In another example, Okudaira et al. measured isochron ages using a rock called amphibolites from samples from south-east India. With the rubidium-strontium method they obtained an age of 481 million years but with samarium-neodymium the age was almost double at 824 million years. Did the disagreement cause the researchers to doubt the dating methods? Not at all. They removed the disagreement by the way they ‘interpreted’ the results. They said the older age was the age the rocks underwent metamorphism, while the younger age was when the rocks were later heated. No matter what the numbers are, a plausible story can always be invented after the results are obtained.

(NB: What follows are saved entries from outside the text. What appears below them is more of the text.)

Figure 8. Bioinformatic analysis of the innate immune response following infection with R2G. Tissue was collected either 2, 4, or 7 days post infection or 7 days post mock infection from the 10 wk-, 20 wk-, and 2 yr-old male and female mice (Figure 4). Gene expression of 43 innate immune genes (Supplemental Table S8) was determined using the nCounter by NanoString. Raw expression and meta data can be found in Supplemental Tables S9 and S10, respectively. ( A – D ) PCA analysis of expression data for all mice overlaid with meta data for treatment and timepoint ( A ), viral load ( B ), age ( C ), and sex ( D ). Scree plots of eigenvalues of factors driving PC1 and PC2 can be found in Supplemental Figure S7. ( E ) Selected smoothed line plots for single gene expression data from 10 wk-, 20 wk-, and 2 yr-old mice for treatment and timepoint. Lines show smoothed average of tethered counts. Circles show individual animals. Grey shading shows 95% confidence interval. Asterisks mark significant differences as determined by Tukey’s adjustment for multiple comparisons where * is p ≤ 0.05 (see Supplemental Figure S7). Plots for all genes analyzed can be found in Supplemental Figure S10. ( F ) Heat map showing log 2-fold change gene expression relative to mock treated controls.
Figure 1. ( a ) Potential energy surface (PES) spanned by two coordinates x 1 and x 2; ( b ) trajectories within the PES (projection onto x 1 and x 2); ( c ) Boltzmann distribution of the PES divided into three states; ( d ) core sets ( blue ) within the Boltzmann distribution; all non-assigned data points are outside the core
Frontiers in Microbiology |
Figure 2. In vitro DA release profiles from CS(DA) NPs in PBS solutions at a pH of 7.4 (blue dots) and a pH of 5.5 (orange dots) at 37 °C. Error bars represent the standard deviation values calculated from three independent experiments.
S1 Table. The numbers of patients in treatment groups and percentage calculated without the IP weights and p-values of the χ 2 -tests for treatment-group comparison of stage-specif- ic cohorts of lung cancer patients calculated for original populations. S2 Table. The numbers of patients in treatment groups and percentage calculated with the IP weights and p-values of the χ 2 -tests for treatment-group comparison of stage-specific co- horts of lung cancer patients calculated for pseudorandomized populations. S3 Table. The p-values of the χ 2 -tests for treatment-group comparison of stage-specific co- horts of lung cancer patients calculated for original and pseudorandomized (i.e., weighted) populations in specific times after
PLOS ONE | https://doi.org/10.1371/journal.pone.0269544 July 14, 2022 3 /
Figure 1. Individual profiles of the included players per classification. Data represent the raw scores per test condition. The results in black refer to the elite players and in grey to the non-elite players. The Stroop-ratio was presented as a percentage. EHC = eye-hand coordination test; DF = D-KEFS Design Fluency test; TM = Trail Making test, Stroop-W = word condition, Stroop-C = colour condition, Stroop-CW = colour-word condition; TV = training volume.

Another example involves a volcanic region in Southern India, a pluton. Using the lead-lead method, a whole-rock sample gave an age of 508 ± 25 million years. Withe the potassium-argon method, samples of mica give an age of 449 ± 14 million years. Zircons using the uranium-lead method gave an age of 572 ± 2 million years. Three different samples: three different methods; three different results. Did this cause the researchers to doubt the radioactive dating methods? No. They just applied some creative interpretation. They said the different ages are because the huge pluton cooled slowly over millions of years and the different minerals were affected in different ways. Instead of a problem, the conflict became a new discovery. Conflicting radioactive dating results are reported all the time and on their own there is no way of knowing what they mean. So geologists research how other geologists have interpreted the other rocks in the area in order to find out what sort of dates they would expect. Then they invent a story to explain the numbers as part of the geological history of the area. Creationists geologists consider that the Bible records the true history of the earth and that the rocks are less that 6000 years old. Because the Bible is reliable and historically verifiable, we consider it scientifically valid to interpret the radioactive dating results within the biblical scenario.